### EXERCISE DETAILS
Copy nothing from the entries below except the lines from the one containing "Вот книжку бы найти почитать." through the one containing "La Alcaldía de", and copy those exactly.

(Dataset entries)
┄┄┄┄┄┄┄┄┄┄
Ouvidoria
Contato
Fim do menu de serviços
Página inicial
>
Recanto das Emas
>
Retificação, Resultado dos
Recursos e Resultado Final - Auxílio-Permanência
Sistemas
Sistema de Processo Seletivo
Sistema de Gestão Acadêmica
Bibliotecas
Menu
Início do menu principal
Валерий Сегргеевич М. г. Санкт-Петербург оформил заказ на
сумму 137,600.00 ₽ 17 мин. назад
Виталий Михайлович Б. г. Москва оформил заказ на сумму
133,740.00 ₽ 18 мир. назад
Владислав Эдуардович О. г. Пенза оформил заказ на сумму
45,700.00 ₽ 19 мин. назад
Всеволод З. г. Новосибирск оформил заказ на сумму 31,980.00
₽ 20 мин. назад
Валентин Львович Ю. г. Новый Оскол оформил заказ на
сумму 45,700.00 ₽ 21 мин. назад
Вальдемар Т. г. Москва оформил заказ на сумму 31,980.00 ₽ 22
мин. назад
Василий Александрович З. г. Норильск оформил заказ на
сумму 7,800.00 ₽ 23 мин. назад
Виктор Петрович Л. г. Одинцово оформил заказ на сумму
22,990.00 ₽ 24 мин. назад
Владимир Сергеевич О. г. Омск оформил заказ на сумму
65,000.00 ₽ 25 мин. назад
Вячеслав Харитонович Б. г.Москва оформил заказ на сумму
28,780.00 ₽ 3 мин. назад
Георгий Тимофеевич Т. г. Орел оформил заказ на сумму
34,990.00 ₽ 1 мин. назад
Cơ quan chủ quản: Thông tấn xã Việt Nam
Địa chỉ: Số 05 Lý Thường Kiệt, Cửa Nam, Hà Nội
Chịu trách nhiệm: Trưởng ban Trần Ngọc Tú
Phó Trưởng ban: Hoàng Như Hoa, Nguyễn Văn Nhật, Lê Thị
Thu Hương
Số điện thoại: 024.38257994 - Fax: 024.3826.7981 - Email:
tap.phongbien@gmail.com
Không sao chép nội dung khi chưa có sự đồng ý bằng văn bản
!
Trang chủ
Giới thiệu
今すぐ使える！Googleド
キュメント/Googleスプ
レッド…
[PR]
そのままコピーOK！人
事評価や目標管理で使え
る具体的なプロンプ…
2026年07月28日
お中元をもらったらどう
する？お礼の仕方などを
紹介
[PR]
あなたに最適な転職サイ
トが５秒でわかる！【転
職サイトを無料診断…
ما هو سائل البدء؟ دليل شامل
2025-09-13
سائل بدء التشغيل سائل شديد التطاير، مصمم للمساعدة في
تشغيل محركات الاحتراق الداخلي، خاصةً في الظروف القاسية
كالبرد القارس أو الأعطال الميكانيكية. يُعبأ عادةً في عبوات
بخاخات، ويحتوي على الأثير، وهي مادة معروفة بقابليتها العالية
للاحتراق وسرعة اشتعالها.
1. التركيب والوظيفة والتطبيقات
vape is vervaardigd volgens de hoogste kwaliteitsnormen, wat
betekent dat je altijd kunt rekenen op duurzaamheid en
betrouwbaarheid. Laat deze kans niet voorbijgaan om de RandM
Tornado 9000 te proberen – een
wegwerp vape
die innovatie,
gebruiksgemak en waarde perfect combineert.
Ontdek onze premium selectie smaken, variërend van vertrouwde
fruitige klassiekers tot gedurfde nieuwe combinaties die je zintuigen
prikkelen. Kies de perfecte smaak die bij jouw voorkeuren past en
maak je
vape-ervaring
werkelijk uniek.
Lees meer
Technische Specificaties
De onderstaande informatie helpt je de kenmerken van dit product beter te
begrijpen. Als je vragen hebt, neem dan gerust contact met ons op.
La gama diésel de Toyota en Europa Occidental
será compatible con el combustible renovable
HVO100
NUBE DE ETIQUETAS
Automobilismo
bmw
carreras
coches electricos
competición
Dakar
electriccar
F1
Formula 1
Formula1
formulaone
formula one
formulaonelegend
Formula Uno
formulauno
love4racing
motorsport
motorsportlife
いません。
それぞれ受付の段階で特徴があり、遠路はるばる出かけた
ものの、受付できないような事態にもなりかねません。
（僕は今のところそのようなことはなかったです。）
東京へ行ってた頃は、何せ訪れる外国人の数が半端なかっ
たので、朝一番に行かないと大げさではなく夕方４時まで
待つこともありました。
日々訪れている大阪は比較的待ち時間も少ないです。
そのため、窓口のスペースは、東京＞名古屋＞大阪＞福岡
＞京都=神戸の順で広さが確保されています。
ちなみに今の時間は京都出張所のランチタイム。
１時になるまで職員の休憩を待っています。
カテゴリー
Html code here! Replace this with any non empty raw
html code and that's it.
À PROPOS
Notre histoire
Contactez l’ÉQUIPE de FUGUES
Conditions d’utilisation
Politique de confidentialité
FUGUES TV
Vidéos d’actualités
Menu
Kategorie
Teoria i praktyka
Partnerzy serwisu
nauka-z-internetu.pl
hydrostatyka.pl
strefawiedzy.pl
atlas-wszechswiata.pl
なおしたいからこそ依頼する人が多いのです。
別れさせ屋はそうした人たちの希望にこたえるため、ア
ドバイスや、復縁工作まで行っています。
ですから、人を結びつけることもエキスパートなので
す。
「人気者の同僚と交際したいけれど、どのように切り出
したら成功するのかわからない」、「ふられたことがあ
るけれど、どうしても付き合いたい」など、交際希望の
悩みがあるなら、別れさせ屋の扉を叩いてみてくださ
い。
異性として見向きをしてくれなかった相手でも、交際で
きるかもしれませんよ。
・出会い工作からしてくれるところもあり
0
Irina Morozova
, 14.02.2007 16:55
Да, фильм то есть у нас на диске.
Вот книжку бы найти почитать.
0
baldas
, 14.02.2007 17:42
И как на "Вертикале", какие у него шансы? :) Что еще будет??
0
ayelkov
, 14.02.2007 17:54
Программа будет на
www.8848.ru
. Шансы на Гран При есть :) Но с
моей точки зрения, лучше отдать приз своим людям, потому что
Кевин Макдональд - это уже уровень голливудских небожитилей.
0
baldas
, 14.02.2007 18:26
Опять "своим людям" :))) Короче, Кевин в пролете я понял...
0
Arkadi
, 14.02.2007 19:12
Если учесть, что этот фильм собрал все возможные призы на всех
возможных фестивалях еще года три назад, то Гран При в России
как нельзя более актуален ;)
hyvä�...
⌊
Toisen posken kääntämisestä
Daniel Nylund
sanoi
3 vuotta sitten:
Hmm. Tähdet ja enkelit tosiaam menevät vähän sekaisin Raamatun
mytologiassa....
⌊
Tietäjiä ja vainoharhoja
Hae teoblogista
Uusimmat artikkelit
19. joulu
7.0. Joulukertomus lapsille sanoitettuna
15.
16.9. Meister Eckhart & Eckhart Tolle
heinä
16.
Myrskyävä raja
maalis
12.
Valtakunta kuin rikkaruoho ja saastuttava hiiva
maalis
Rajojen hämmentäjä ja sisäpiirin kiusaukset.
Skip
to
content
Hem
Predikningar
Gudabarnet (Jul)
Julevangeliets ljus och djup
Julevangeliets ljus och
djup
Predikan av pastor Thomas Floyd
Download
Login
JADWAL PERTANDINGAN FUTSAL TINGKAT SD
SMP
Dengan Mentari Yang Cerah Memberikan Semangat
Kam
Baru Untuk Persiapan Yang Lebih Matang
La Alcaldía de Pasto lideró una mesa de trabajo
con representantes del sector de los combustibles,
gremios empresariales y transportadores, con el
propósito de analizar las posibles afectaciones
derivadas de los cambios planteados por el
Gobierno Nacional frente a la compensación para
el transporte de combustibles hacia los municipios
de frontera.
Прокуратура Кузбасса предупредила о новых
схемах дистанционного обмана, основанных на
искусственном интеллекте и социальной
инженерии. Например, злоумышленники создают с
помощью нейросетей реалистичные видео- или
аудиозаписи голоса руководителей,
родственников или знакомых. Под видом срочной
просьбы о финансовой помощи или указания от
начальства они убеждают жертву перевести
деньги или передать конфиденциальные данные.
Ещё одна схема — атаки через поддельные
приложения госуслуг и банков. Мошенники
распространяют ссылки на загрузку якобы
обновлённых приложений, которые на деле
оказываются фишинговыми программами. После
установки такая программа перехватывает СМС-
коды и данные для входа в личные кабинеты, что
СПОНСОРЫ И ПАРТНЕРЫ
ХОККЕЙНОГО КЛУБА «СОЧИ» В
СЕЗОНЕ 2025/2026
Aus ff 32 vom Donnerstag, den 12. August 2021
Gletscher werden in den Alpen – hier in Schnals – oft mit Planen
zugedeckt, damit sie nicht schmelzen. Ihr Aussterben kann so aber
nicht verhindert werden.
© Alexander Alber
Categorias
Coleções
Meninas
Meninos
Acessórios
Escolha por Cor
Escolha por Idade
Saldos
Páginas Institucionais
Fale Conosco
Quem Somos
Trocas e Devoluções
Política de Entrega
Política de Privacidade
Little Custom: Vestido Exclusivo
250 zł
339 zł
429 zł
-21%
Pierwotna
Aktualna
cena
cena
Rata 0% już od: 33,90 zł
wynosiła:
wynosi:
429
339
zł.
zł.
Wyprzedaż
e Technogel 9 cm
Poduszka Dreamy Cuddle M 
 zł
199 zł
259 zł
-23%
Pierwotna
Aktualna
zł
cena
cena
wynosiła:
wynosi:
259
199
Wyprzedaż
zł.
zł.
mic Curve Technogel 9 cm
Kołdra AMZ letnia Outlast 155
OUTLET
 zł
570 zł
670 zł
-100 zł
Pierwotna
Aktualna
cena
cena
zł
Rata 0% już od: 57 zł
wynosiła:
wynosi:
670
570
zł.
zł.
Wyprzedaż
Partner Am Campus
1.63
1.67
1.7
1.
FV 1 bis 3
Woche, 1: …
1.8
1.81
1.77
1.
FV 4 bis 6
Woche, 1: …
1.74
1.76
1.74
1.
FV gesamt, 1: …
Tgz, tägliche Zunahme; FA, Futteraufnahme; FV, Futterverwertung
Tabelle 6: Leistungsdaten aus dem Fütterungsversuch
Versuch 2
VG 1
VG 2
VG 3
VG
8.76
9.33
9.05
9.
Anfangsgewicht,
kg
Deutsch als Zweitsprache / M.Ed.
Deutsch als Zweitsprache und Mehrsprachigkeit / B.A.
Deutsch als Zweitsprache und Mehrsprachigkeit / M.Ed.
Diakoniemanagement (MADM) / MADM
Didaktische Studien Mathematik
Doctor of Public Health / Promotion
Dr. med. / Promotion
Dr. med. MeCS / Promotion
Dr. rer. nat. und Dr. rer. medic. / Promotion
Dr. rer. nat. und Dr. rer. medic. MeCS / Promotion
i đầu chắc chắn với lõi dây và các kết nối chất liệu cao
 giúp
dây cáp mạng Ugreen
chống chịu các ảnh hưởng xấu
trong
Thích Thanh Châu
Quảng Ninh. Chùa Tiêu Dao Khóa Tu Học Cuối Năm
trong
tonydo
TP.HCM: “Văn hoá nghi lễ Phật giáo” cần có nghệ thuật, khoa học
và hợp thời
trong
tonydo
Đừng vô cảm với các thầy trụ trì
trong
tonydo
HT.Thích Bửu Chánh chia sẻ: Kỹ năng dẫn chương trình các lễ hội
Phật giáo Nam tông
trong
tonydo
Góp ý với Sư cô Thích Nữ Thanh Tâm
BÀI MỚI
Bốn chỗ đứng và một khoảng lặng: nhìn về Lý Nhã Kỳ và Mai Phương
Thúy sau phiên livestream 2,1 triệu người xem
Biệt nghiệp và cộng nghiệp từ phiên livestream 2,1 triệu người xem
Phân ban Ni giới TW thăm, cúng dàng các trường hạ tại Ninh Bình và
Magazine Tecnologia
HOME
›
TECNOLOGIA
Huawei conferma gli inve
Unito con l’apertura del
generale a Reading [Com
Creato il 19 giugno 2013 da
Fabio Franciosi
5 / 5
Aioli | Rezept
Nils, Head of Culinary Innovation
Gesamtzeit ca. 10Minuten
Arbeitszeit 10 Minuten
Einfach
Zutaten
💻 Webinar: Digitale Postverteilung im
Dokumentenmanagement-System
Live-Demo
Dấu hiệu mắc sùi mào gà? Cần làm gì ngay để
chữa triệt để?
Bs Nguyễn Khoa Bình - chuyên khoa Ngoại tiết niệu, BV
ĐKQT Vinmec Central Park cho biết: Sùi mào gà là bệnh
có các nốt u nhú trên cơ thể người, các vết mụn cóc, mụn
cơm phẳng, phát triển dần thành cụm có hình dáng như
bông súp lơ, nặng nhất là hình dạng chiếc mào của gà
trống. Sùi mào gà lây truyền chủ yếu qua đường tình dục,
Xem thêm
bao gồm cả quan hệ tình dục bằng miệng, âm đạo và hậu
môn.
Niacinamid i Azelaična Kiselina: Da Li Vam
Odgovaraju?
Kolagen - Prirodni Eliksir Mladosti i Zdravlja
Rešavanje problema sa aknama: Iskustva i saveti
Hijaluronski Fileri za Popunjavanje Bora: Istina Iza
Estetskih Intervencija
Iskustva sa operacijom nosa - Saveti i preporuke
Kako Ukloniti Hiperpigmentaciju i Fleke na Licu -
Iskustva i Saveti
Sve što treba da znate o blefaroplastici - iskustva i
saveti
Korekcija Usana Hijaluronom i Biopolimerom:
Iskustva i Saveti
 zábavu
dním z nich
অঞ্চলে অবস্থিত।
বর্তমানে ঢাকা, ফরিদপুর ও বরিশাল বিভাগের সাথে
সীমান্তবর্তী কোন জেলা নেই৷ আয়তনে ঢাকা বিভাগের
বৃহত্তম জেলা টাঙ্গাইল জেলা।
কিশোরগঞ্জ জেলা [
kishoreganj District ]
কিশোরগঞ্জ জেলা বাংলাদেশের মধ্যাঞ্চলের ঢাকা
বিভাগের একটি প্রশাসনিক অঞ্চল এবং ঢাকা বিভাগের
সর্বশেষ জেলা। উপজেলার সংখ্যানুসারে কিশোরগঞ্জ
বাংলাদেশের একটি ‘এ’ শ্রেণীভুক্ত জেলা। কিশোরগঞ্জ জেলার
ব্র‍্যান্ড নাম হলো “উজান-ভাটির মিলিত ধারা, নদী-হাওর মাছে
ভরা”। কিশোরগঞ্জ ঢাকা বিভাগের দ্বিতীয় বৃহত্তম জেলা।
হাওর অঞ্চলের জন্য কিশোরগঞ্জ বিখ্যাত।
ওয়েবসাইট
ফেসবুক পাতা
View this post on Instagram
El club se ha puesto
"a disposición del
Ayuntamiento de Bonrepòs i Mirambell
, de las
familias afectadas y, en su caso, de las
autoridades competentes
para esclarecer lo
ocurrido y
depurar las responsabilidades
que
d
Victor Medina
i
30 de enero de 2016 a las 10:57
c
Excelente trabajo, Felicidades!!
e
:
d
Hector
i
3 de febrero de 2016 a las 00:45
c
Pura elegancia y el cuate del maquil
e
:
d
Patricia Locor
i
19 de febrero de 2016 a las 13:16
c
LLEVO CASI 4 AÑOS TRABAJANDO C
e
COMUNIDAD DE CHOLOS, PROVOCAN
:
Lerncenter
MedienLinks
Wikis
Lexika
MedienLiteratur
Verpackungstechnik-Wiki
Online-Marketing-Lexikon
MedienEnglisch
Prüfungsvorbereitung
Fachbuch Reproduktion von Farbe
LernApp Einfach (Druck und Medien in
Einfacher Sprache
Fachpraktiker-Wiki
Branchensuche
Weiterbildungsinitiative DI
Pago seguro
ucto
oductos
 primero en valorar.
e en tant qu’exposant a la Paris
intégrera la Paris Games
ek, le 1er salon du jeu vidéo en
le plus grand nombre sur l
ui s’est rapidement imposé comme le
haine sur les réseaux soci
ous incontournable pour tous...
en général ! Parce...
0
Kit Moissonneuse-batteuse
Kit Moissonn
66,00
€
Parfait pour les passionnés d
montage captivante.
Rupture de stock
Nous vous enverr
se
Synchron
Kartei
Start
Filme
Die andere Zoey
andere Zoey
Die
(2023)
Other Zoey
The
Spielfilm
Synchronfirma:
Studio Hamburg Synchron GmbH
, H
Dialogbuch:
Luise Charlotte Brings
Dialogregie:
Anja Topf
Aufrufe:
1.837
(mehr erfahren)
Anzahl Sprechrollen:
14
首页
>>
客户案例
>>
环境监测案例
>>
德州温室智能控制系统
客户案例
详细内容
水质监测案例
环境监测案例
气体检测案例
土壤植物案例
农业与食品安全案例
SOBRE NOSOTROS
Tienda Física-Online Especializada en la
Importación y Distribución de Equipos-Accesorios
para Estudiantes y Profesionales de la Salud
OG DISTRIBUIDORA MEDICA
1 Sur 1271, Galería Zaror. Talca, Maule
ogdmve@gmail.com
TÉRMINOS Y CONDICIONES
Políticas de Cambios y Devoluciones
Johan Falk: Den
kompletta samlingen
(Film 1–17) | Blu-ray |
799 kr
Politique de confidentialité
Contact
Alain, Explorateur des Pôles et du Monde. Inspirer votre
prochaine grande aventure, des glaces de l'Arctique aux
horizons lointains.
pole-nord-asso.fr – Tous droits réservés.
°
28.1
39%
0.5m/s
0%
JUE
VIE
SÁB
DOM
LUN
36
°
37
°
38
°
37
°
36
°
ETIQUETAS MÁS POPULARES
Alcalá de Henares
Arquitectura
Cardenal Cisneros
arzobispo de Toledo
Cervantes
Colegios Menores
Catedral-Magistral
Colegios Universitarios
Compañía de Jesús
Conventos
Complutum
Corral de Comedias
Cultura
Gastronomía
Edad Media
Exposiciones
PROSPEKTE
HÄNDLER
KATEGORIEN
┄┄┄┄┄┄┄┄┄┄
### ANSWER TO THE EXERCISE
Вот книжку бы найти почитать.
0
baldas
, 14.02.2007 17:42
И как на "Вертикале", какие у него шансы? :) Что еще будет??
0
ayelkov
, 14.02.2007 17:54
Программа будет на
www.8848.ru
. Шансы на Гран При есть :) Но с
моей точки зрения, лучше отдать приз своим людям, потому что
Кевин Макдональд - это уже уровень голливудских небожитилей.
0
baldas
, 14.02.2007 18:26
Опять "своим людям" :))) Короче, Кевин в пролете я понял...
0
Arkadi
, 14.02.2007 19:12
Если учесть, что этот фильм собрал все возможные призы на всех
возможных фестивалях еще года три назад, то Гран При в России
как нельзя более актуален ;)
hyvä�...
⌊
Toisen posken kääntämisestä
Daniel Nylund
sanoi
3 vuotta sitten:
Hmm. Tähdet ja enkelit tosiaam menevät vähän sekaisin Raamatun
mytologiassa....
⌊
Tietäjiä ja vainoharhoja
Hae teoblogista
Uusimmat artikkelit
19. joulu
7.0. Joulukertomus lapsille sanoitettuna
15.
16.9. Meister Eckhart & Eckhart Tolle
heinä
16.
Myrskyävä raja
maalis
12.
Valtakunta kuin rikkaruoho ja saastuttava hiiva
maalis
Rajojen hämmentäjä ja sisäpiirin kiusaukset.
Skip
to
content
Hem
Predikningar
Gudabarnet (Jul)
Julevangeliets ljus och djup
Julevangeliets ljus och
djup
Predikan av pastor Thomas Floyd
Download
Login
JADWAL PERTANDINGAN FUTSAL TINGKAT SD
SMP
Dengan Mentari Yang Cerah Memberikan Semangat
Kam
Baru Untuk Persiapan Yang Lebih Matang
La Alcaldía de Pasto lideró una mesa de trabajo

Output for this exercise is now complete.